Empresa sem habilitação é autuada após acidente fatal em montagem do show da Shakira
A MG Coutinho Serviços Cenográficos foi autuada pelo Conselho Regional de Engenharia e Agronomia do Rio de Janeiro na segunda-feira (27). A empresa executava serviços de montagem do palco para o show da cantora Shakira em Copacabana quando o serralheiro Gabriel de Jesus Firmino, de 28 anos, morreu após acidente com equipamento de elevação.
Levantamento do Crea-RJ revelou irregularidades graves na companhia. A empresa não possui registro no órgão para desenvolver atividades de engenharia. A ausência de responsável técnico habilitado também foi constatada pelos fiscais.
Trabalhador morre prensado entre equipamentos
O acidente ocorreu no domingo (26) durante operação de soldagem no canteiro de obras. Gabriel de Jesus Firmino teve as pernas esmagadas ao ficar prensado entre dois equipamentos de elevação.
Colegas de trabalho retiraram o serralheiro do equipamento antes da chegada dos bombeiros. A vítima foi levada ao Hospital Municipal Miguel Couto, no Leblon, mas não resistiu aos ferimentos.
O delegado Ângelo Lages, da Delegacia de Copacabana, detalhou a dinâmica do acidente. "Em princípio, o que a gente entendeu foi que ele estava soldando uma peça e teria dado um comando para um outro operador baixar o elevador, e ele acabou prensado entre os dois equipamentos", declarou.
Polícia Civil investiga possível homicídio culposo
As investigações consideram duas classificações para o caso. A morte pode ser enquadrada como homicídio culposo ou acidente de trabalho, segundo a autoridade policial.
"Vamos trabalhar com as duas possibilidades e concentrar os trabalhos no equipamento", afirmou o delegado. A perícia técnica retornou ao local na segunda-feira para nova vistoria.

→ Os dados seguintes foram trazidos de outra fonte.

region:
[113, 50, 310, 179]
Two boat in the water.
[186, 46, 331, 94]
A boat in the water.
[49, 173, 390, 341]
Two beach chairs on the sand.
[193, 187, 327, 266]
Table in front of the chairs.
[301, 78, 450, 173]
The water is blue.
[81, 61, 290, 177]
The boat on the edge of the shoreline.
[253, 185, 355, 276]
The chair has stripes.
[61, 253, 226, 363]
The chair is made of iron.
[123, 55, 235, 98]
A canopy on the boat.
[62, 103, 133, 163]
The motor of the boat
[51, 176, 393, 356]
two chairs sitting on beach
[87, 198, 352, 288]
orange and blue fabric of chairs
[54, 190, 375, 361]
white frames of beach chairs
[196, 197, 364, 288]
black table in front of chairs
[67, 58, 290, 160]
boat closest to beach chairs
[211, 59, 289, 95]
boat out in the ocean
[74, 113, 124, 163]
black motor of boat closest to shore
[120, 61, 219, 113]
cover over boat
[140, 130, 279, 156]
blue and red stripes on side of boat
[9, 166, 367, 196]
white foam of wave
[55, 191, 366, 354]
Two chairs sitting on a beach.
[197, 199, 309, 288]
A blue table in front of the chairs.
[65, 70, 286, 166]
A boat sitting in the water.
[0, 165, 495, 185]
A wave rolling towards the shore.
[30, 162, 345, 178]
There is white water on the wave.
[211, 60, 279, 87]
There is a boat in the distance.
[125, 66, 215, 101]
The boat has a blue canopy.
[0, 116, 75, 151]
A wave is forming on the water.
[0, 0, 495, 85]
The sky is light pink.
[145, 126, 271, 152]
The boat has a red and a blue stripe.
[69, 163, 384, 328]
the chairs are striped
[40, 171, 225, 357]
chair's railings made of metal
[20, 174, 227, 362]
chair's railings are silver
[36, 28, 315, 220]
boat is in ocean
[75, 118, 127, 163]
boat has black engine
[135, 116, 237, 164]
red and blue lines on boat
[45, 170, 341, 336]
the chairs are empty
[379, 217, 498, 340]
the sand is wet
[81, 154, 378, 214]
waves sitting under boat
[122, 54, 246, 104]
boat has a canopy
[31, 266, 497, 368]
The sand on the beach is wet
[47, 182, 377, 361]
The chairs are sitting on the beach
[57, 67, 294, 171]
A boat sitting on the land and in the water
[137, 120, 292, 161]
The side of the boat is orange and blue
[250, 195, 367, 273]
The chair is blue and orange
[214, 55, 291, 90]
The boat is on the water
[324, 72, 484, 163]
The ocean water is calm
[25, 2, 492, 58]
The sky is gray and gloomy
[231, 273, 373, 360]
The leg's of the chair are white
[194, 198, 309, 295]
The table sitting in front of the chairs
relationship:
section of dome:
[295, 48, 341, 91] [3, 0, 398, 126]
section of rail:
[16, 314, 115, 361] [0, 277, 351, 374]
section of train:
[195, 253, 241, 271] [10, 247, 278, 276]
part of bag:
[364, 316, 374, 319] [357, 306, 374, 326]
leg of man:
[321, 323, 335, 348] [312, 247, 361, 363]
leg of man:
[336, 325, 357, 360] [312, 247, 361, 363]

O prazo para conclusão do laudo pericial é de 30 dias. O mesmo período foi estabelecido para esclarecimento completo das circunstâncias do acidente.

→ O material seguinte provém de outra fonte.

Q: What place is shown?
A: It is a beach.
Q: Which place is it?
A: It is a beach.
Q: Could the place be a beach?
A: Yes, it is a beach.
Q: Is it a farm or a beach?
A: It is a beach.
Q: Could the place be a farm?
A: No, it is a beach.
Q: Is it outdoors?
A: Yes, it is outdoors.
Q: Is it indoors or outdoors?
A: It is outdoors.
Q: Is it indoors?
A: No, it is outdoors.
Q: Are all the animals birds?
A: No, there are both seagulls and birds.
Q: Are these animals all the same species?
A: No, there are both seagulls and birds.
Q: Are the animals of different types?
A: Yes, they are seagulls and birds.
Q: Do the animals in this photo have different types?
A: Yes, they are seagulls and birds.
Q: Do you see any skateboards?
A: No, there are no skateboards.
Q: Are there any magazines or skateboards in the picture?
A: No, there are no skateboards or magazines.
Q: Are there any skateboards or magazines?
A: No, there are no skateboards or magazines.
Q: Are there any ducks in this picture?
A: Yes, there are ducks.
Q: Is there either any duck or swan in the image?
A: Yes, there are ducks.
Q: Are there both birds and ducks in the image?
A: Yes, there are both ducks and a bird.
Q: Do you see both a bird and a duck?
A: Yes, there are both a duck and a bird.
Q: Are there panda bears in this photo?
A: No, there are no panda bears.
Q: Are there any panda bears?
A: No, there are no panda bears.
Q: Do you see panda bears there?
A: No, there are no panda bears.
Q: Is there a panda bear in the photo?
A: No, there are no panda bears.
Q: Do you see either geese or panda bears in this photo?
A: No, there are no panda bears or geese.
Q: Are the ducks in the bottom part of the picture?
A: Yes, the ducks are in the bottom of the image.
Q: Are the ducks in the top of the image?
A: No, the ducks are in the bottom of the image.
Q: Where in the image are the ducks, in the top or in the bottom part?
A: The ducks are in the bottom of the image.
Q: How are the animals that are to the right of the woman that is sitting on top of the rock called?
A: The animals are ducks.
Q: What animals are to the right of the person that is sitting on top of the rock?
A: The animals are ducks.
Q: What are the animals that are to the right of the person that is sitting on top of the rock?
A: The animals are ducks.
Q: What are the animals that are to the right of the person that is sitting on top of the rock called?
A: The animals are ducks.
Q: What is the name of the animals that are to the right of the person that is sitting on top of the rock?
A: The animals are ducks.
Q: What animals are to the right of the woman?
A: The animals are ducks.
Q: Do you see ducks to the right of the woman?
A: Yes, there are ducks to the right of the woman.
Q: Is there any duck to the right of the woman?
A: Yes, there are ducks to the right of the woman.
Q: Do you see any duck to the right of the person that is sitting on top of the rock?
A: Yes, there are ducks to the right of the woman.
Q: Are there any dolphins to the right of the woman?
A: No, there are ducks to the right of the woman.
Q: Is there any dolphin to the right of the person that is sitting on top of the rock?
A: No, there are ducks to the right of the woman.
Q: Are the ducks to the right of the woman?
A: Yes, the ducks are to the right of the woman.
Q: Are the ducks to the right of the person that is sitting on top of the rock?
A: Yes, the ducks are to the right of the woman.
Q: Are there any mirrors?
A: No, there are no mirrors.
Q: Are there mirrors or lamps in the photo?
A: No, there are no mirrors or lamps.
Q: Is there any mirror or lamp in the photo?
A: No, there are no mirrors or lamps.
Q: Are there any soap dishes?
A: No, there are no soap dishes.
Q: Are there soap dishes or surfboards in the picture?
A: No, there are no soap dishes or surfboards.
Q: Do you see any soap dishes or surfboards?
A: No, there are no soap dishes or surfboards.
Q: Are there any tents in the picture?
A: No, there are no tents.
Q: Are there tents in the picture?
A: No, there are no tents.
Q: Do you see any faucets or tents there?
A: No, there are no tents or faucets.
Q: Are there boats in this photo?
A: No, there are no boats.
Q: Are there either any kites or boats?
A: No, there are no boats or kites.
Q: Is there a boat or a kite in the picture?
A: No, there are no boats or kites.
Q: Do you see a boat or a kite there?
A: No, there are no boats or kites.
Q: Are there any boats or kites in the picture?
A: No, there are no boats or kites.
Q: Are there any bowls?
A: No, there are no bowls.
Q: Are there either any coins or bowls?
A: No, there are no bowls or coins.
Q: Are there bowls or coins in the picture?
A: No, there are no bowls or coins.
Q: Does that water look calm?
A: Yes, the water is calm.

Como garantir protocolos adequados de segurança em eventos de grande porte? A questão se torna urgente considerando que o show está marcado para sábado (2) na Praia de Copacabana.

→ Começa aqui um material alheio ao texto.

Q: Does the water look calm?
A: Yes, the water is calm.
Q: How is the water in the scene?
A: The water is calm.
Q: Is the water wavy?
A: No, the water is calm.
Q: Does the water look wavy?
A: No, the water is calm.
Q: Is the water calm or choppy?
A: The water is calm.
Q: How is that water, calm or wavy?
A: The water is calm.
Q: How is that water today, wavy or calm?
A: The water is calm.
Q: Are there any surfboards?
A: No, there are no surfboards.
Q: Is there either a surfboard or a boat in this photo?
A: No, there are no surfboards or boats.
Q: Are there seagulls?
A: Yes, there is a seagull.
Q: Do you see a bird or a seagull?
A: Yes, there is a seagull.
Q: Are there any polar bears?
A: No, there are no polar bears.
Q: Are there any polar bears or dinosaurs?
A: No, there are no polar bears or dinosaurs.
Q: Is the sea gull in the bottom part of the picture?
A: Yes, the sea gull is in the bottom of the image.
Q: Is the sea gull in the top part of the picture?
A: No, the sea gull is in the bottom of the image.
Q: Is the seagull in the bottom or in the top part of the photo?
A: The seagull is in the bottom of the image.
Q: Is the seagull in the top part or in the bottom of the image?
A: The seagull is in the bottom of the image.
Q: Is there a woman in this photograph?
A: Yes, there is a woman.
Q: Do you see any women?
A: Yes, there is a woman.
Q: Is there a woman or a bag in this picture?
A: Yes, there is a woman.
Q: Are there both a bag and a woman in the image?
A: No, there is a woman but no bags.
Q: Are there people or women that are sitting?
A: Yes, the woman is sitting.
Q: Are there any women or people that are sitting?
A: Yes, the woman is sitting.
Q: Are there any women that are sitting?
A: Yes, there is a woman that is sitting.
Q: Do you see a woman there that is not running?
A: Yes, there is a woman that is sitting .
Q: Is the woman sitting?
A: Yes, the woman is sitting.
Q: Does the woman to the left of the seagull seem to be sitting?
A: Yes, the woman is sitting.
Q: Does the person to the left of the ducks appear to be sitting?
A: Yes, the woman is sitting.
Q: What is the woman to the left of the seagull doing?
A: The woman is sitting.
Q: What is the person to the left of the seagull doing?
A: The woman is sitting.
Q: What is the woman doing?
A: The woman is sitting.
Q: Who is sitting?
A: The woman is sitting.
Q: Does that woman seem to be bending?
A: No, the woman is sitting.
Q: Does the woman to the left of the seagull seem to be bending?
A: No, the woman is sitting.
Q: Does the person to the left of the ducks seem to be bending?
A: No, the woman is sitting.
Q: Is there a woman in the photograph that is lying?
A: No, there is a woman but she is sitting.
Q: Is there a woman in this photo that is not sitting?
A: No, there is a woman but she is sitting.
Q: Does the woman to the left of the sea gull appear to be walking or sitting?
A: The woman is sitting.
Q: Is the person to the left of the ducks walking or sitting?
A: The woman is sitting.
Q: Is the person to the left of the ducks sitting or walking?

Produtora deve apresentar documentação em quatro dias
A Bônus Track, responsável pela produção do evento, recebeu ofício do Crea-RJ solicitando documentação completa. O conselho requisitou relação de todas as empresas e profissionais que prestam serviços técnicos para o show.
Contratos e notas fiscais também integram a lista de documentos exigidos. O prazo para apresentação é de quatro dias úteis a partir desta segunda-feira.
A produtora contestou o prazo alegado pelo Crea-RJ. "Apuramos que o primeiro ofício citado pelo CREA-RJ foi enviado para um endereço no qual a empresa não tem qualquer presença ou atividade profissional", informou a Bônus Track em nota. A empresa afirmou ter recebido apenas no dia 27 de abril o primeiro ofício do conselho.
Fiscalização monitora obra há três semanas
Equipes do Crea-RJ acompanham a montagem do palco desde 7 de abril. Os fiscais estiveram no local na segunda-feira para coletar informações específicas sobre o acidente que vitimou o operário.
A MG Coutinho Serviços Cenográficos não se manifestou sobre as autuações. A empresa não retornou aos contatos da reportagem até o fechamento desta matéria.
Especialistas em segurança do trabalho alertam para a necessidade de maior rigor na fiscalização prévia de empresas que atuam em montagens complexas. A ausência de registro profissional adequado representa risco elevado para trabalhadores envolvidos em estruturas temporárias de grande porte.
Caso expõe lacunas no controle de empresas terceirizadas
O episódio evidencia falhas no sistema de controle de empresas que atuam sem habilitação técnica exigida por lei. A proximidade do show da artista colombiana intensifica a pressão por respostas sobre os protocolos de segurança adotados.
A efetividade das medidas fiscalizatórias será testada nos próximos dias, especialmente diante da magnitude do evento previsto para Copacabana. O caso demonstra como a ausência de controles adequados pode resultar em tragédias evitáveis, expondo trabalhadores a riscos desnecessários em nome do cumprimento de prazos apertados.